To do:
Reproduce verbatim the lines of the records starting at the line containing "order: Malpighiales" and ending at the line containing "scientific name: Clitoria guianensis", including both of those lines.

[Extracted records]
###

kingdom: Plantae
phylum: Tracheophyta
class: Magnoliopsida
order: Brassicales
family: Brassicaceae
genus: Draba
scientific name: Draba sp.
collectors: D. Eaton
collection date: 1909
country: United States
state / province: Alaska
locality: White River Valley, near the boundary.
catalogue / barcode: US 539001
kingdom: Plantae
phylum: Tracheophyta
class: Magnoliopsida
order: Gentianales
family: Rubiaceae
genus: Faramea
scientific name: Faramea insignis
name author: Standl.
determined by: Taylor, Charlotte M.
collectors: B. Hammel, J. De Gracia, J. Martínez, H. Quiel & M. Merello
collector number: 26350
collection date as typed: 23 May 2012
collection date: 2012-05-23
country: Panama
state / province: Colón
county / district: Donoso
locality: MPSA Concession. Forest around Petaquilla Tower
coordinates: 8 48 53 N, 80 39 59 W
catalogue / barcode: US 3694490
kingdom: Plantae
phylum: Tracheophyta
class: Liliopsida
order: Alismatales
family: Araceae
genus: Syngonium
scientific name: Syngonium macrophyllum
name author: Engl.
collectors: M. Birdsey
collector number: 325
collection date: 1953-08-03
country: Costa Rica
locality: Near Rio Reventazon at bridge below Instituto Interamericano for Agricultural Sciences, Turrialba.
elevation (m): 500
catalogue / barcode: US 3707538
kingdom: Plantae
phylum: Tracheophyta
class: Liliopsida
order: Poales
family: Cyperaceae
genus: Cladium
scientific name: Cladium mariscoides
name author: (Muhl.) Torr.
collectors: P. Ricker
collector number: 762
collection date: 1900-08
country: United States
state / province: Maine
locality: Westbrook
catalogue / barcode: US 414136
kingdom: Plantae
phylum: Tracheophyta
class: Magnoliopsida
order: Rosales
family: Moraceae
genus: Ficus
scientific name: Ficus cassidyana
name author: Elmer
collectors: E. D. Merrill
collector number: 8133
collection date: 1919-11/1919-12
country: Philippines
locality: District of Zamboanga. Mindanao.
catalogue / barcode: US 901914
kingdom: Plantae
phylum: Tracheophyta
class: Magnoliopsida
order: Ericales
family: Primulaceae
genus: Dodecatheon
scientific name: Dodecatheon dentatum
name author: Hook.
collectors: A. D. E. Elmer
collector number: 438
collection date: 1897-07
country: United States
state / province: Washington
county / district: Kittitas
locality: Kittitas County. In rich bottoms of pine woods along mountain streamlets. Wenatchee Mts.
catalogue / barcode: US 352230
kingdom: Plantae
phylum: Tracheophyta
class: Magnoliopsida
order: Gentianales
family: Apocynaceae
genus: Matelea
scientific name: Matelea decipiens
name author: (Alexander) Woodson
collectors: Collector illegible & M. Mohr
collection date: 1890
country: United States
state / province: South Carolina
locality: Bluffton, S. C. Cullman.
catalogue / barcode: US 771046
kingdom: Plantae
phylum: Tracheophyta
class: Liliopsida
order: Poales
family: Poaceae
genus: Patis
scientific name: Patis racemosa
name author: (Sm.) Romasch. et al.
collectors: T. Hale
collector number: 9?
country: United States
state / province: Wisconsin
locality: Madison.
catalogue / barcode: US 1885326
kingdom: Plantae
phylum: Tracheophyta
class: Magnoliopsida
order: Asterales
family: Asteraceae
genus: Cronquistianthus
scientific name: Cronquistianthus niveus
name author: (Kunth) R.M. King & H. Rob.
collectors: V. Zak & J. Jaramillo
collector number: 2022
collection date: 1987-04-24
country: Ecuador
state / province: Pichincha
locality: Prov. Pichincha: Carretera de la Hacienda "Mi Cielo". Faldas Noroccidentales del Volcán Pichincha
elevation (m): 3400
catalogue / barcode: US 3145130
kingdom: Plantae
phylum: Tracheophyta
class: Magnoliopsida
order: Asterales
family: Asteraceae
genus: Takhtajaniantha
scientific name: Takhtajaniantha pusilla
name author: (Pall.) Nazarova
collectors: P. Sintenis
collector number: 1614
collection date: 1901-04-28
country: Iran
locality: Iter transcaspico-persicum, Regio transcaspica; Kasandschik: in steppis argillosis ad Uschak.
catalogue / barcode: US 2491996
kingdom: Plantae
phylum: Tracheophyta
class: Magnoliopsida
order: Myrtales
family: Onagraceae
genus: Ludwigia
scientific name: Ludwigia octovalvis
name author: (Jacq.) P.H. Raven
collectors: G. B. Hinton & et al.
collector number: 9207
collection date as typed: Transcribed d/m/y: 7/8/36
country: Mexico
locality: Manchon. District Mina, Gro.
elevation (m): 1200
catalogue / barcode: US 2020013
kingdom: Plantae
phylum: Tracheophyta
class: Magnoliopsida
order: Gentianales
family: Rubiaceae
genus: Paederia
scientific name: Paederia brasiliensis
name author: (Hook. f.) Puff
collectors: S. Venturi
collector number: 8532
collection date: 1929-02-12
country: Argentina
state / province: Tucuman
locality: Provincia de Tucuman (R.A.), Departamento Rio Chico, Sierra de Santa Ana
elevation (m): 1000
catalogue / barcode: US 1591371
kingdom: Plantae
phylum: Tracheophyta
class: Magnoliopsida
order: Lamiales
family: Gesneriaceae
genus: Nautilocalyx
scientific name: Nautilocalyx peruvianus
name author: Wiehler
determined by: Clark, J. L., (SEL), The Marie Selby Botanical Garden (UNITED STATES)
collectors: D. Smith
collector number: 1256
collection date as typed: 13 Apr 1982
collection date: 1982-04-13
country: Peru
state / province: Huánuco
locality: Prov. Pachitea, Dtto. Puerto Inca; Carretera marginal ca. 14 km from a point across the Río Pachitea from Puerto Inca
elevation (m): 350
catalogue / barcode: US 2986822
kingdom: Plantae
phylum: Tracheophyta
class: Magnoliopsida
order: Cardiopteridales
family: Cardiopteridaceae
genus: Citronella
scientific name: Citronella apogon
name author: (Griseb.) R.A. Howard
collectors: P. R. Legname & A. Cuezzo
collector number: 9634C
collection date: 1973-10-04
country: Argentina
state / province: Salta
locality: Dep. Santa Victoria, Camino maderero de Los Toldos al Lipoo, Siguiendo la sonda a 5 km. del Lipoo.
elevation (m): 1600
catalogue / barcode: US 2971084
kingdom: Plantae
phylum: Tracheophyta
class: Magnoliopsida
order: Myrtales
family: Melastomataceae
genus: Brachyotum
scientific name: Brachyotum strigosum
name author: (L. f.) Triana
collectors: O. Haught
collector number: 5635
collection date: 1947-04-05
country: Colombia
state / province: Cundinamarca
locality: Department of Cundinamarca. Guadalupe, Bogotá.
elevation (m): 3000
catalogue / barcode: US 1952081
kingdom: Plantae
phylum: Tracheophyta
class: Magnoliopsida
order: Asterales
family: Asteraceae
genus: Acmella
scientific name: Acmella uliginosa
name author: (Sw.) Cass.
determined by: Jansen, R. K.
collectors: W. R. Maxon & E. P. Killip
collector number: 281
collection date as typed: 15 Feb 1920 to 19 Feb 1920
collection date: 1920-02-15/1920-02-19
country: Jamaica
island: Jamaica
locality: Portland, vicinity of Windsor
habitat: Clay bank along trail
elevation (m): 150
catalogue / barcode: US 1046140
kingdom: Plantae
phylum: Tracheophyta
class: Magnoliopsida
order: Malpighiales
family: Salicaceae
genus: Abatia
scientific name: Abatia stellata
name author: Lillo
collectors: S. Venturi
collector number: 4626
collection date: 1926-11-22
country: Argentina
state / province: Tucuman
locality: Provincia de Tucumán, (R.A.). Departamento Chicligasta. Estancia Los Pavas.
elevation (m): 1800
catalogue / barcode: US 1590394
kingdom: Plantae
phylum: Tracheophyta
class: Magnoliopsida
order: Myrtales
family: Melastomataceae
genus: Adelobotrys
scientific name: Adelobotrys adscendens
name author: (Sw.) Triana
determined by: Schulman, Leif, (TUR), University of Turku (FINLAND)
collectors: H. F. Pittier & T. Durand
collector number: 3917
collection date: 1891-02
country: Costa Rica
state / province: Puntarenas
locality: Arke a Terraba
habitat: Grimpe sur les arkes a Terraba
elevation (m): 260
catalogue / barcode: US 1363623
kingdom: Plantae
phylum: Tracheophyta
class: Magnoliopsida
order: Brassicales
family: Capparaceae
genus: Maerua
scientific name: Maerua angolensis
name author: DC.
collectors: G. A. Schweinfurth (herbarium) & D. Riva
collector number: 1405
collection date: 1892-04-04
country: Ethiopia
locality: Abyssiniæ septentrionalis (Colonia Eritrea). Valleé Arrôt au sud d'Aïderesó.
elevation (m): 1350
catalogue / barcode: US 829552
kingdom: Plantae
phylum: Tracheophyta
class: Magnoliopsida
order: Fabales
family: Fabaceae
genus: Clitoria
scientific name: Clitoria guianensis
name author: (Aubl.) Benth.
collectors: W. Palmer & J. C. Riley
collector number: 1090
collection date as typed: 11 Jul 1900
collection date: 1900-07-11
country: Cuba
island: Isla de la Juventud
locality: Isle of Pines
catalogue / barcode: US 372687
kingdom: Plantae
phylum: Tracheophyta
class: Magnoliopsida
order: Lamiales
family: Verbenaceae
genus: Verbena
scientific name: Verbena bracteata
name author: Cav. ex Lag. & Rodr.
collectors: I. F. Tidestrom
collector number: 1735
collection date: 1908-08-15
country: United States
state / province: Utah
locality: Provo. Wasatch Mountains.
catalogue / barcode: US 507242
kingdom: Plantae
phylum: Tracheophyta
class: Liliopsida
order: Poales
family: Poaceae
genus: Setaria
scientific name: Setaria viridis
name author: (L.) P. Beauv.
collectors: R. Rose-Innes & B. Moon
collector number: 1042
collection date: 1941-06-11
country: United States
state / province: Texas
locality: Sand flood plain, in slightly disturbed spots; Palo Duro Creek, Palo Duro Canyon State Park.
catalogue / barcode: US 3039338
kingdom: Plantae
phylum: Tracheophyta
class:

###

Exercise answer:
order: Malpighiales
family: Salicaceae
genus: Abatia
scientific name: Abatia stellata
name author: Lillo
collectors: S. Venturi
collector number: 4626
collection date: 1926-11-22
country: Argentina
state / province: Tucuman
locality: Provincia de Tucumán, (R.A.). Departamento Chicligasta. Estancia Los Pavas.
elevation (m): 1800
catalogue / barcode: US 1590394
kingdom: Plantae
phylum: Tracheophyta
class: Magnoliopsida
order: Myrtales
family: Melastomataceae
genus: Adelobotrys
scientific name: Adelobotrys adscendens
name author: (Sw.) Triana
determined by: Schulman, Leif, (TUR), University of Turku (FINLAND)
collectors: H. F. Pittier & T. Durand
collector number: 3917
collection date: 1891-02
country: Costa Rica
state / province: Puntarenas
locality: Arke a Terraba
habitat: Grimpe sur les arkes a Terraba
elevation (m): 260
catalogue / barcode: US 1363623
kingdom: Plantae
phylum: Tracheophyta
class: Magnoliopsida
order: Brassicales
family: Capparaceae
genus: Maerua
scientific name: Maerua angolensis
name author: DC.
collectors: G. A. Schweinfurth (herbarium) & D. Riva
collector number: 1405
collection date: 1892-04-04
country: Ethiopia
locality: Abyssiniæ septentrionalis (Colonia Eritrea). Valleé Arrôt au sud d'Aïderesó.
elevation (m): 1350
catalogue / barcode: US 829552
kingdom: Plantae
phylum: Tracheophyta
class: Magnoliopsida
order: Fabales
family: Fabaceae
genus: Clitoria
scientific name: Clitoria guianensis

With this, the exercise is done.